Muchos años antes de que se ofreciera a ser la madrina de mi hijo Rubén, ya Fina era una especie de hermana mayor de mi padre, a quien conoció en los años 40 del siglo pasado. Cuando Ernesto Cardenal vino a La Habana en 1994, a ella se le ocurrió que era buen momento para que el menor de mi familia recibiera la bendición de Dios, y que fueran Cintio y ella los padrinos. A pesar de mi ateísmo furibundo, acepté gustosamente, por supuesto. No solo por el honor de una ceremonia oficiada por tan ilustres figuras, sino por el rotundo argumento de que era imposible negarle algo —incluso un bautismo improvisado— a esa mujer que jamás solicitaba nada, a esa especie de arcángel cuya presencia corpórea resultaba difícil de creer.
Josefina García Marruz Badía era una elegida del cielo, una criatura extraordinaria, tanto por su talento de poeta como por su tenacidad en la defensa de sus creencias. Jamás presumía de nada, ni utilizaba maquillaje, ni le importaba su atuendo, ni alardeaba de su increíble erudición. Cuando no existía el Centro de Estudios Martianos —justo en el lugar donde mucho tiempo después, y por decisión propia, fueron velados los cadáveres de Cintio Vitier primero, y el suyo luego—, los recuerdo a ambos trabajando sin descanso en la Biblioteca Nacional, donde disponían de un breve espacio para sus ediciones críticas acerca de la obra del Apóstol. Laboraban sin cesar, ideaban proyectos, escribían constantemente y se entregaban a los demás y a Cuba por encima de todo.
“Josefina García Marruz Badía era una elegida del cielo, una criatura extraordinaria”.

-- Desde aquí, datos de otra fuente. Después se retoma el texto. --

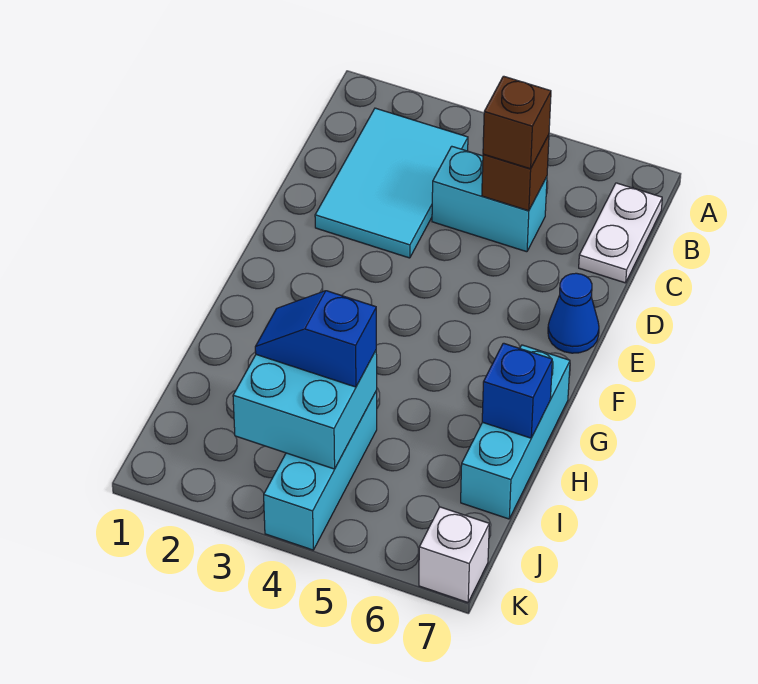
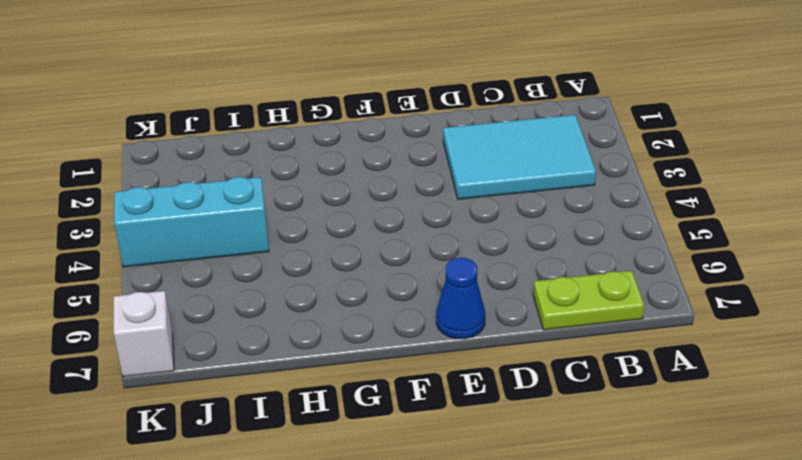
lime 1x2 plate [533,271,644,330] -> white 1x2 plate [579,183,662,283]
none -> cyan 1x2 brick [432,146,547,252]
none -> cyan 1x3 brick [461,345,570,519]
none -> brown 1x1 brick [482,135,549,211]

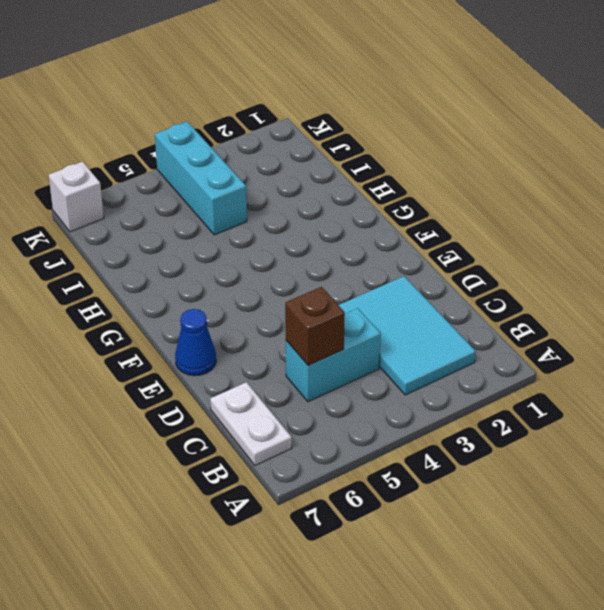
none -> cyan 1x3 brick [461,345,570,519]
none -> blue 1x1 brick [482,343,552,438]
none -> cyan 2x2 brick [233,351,377,469]

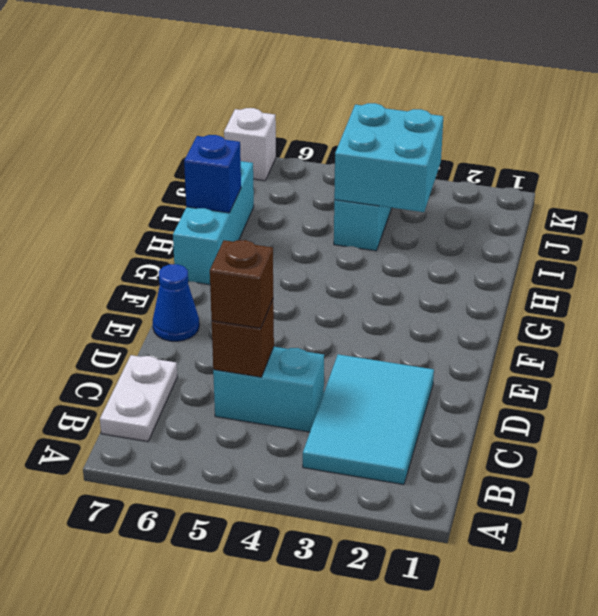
none -> blue 1x2 slope [255,291,376,387]

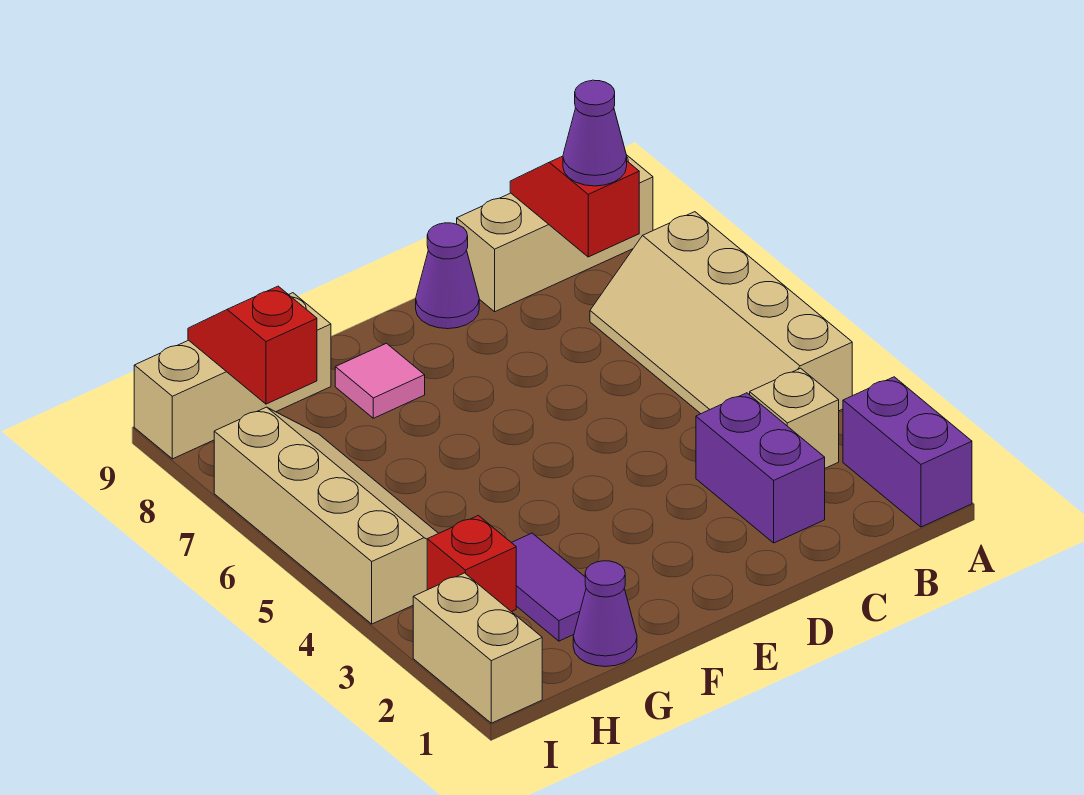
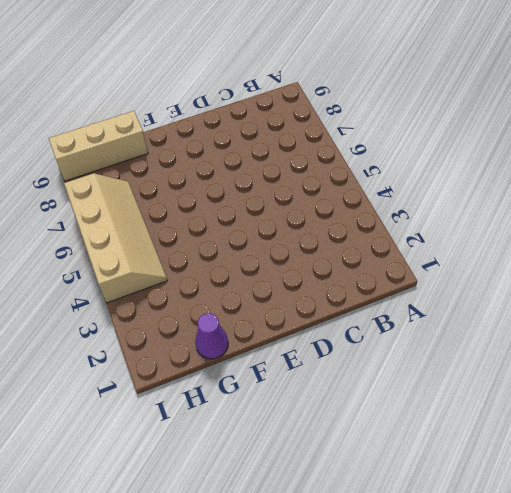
none -> purple 1x2 brick [843,377,972,527]
none -> tan 2x4 slope [590,212,852,414]
none -> tan 1x3 brick [457,156,653,312]

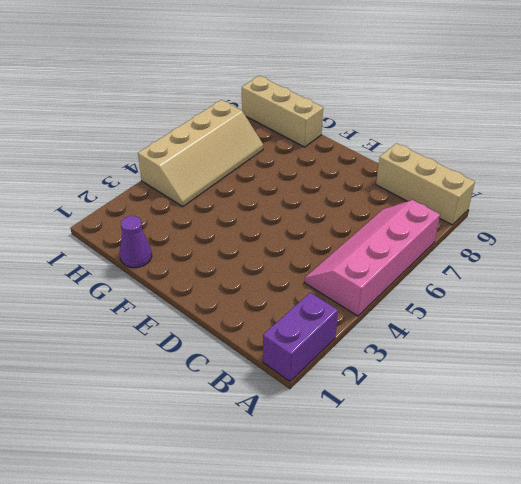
pink 2x4 slope [304,200,440,316] -> tan 2x4 slope [590,212,852,414]
none -> tan 1x1 brick [750,368,839,468]
none -> purple 1x2 brick [696,393,825,543]
none -> purple 1x1 cone [416,223,479,329]

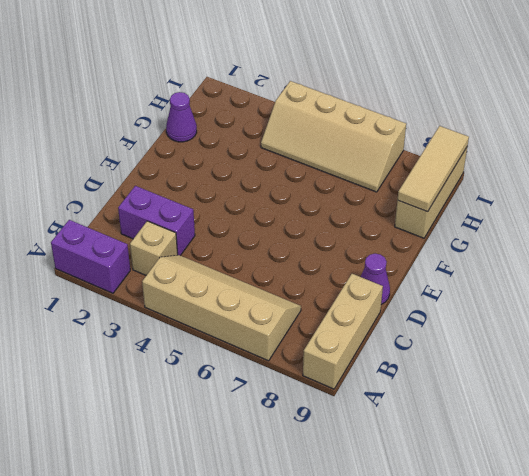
tan 1x3 tile [398,126,469,212] -> red 1x2 slope [188,286,317,404]
none -> pink 1x1 tile [335,343,425,418]
none -> purple 1x2 tile [511,533,586,641]
none -> red 1x1 brick [427,515,516,612]

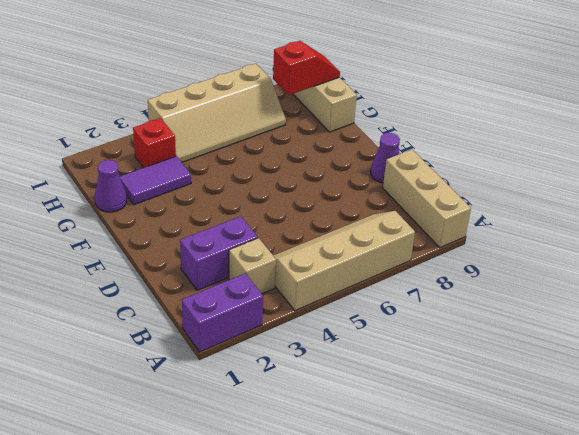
none -> pink 1x1 tile [335,343,425,418]
none -> tan 1x2 brick [413,573,542,723]
none -> red 1x2 slope [510,156,639,257]

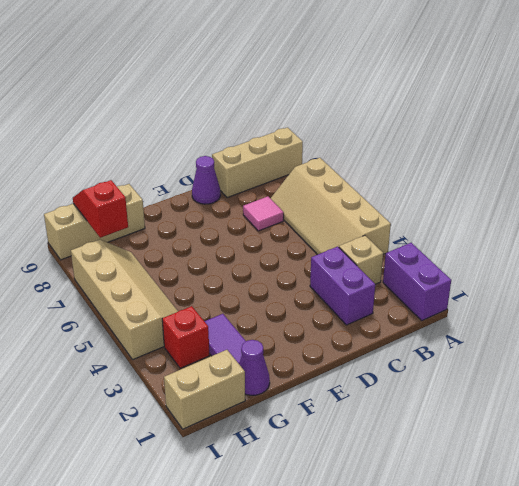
pink 1x1 tile [243,196,284,231] -> pink 1x1 tile moved to [335,343,425,418]
tan 1x2 brick [164,350,245,429] -> tan 1x2 brick turned to [413,573,542,723]
none -> red 1x2 slope [510,156,639,257]
none -> purple 1x1 cone [563,80,627,186]

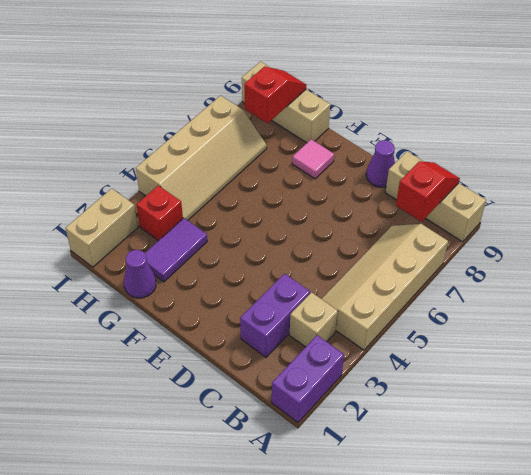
none -> purple 1x1 cone [563,80,627,186]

Entre tantos privilegios que la vida me ha regalado no solo está haber intimado con la mejor poeta de la Isla, y posiblemente del continente —lo digo sin titubear: nadie como ella para escribir ese verso dedicado a Haydee: “Pónganle a la suicida una hoja en la sien, una siempreviva en el hueco del cuello”—, sino también conocer ahora, en el centenario de su nacimiento, un texto que aún se conserva inédito en su integridad, escrito a sus 32 años, del cual extraigo un fragmento del capítulo “La dicha”, pues lo considero de una belleza inimitable y no hallo manera mejor de cerrar esta pequeña nota dedicada a una dama inmensa:
¿Y cuál es la sustancia de la dicha, de la rara dicha de cuerpo glorioso a la que no le pedimos, como a la muerte o a la vida, una justificación, sino que por su naturaleza parece bastar por sí sola, ser suficiente como un dios? Nunca le preguntaríamos a ella para qué existe o de dónde ha venido, pues ocupa el cuerpo mismo del instante con una plenitud tal que arrasa la posibilidad , a la vez que la hace, para pena nuestra, imposible.